→ **What you will do**
In the passage below on Pennsylvania's spill reporting requirements, set down word for word the portion starting with "Patrick McDonnell, President" and going on through "against this change.".

→ **Extract provided**
┄┄┄┄┄┄┄┄┄┄┄┄┄┄┄┄┄┄┄┄

The rulemaking would have weakened spill reporting requirements by allowing an entity responsible for an unauthorized spill or discharge to decide if and when to report the spill to the Department of Environmental Protection. This would have taken away Pennsylvanians’ right to know what is in their water and threatened the environment, public health, and downstream communities and industries.

Rolling back spill reporting requirements had been a multi-year effort, pushed by corporate interests. PennFuture stood in opposition to these attempts to weaken the spill reporting requirements each and every time: the attempts when this rollback of the Clean Streams Act was introduced as a bill, and again when it resurfaced as a rulemaking. PennFuture’s members stood with us: over 800 members from across the state spoke up in opposition to the rulemaking, letting our policymakers know how important clean water is to them.

Patrick McDonnell, President and CEO of PennFuture:

“Today’s action shows that when we speak out loud and clear in favor of strong environmental regulations, we win!

For years, an effort led predominately by one company has tried to rollback critical regulations that protect our water from spills. This effort failed at the legislative level. And now it has failed to change the regulations. I am grateful for the work that PennFuture’s staff has done over the years to fight back against this and for the thousands of Pennsylvanians who stood up time and again against this change.

I want to thank the Environmental Quality Board and the Department of Environmental Protection for hearing Pennsylvanians’ concerns, listening to reason, rejecting this dangerous undertaking, and standing strong in protecting our over 86,000 miles of streams and lakes from unreported pollution spills.”

┄┄┄┄┄┄┄┄┄┄┄┄┄┄┄┄┄┄┄┄

→ **Given records**

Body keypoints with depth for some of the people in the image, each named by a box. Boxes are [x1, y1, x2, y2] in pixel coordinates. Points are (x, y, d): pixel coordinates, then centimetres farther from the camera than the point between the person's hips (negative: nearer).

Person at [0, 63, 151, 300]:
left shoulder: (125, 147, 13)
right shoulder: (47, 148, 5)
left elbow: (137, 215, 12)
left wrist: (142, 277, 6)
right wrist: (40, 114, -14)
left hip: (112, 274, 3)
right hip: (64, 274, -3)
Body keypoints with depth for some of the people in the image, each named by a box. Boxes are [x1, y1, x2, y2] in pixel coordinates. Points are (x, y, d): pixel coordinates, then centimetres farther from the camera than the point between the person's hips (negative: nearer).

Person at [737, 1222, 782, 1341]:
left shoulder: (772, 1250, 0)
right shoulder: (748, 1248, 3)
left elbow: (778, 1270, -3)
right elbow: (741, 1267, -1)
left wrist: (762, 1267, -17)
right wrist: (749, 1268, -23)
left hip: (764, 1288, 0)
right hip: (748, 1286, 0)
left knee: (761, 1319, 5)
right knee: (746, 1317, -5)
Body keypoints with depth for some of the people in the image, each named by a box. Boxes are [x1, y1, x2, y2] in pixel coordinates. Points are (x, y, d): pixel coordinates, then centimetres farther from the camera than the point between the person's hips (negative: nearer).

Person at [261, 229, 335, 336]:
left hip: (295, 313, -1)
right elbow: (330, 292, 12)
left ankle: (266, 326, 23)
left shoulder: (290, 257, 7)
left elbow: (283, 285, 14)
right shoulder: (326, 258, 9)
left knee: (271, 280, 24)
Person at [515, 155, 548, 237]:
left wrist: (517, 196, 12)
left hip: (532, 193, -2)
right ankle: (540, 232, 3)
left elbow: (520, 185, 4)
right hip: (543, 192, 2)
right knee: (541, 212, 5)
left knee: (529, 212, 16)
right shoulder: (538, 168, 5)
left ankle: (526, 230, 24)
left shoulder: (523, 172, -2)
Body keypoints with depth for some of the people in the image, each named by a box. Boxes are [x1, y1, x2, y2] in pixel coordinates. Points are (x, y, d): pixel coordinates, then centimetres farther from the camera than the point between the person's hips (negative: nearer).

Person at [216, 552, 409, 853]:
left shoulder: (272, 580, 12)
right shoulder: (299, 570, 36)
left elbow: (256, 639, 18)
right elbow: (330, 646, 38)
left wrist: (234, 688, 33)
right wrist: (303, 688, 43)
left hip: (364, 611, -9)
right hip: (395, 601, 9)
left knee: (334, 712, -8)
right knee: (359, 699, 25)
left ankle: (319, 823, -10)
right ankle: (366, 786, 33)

┄┄┄┄┄┄┄┄┄┄┄┄┄┄┄┄┄┄┄┄

→ **Exercise answer**
Patrick McDonnell, President and CEO of PennFuture:

“Today’s action shows that when we speak out loud and clear in favor of strong environmental regulations, we win!

For years, an effort led predominately by one company has tried to rollback critical regulations that protect our water from spills. This effort failed at the legislative level. And now it has failed to change the regulations. I am grateful for the work that PennFuture’s staff has done over the years to fight back against this and for the thousands of Pennsylvanians who stood up time and again against this change.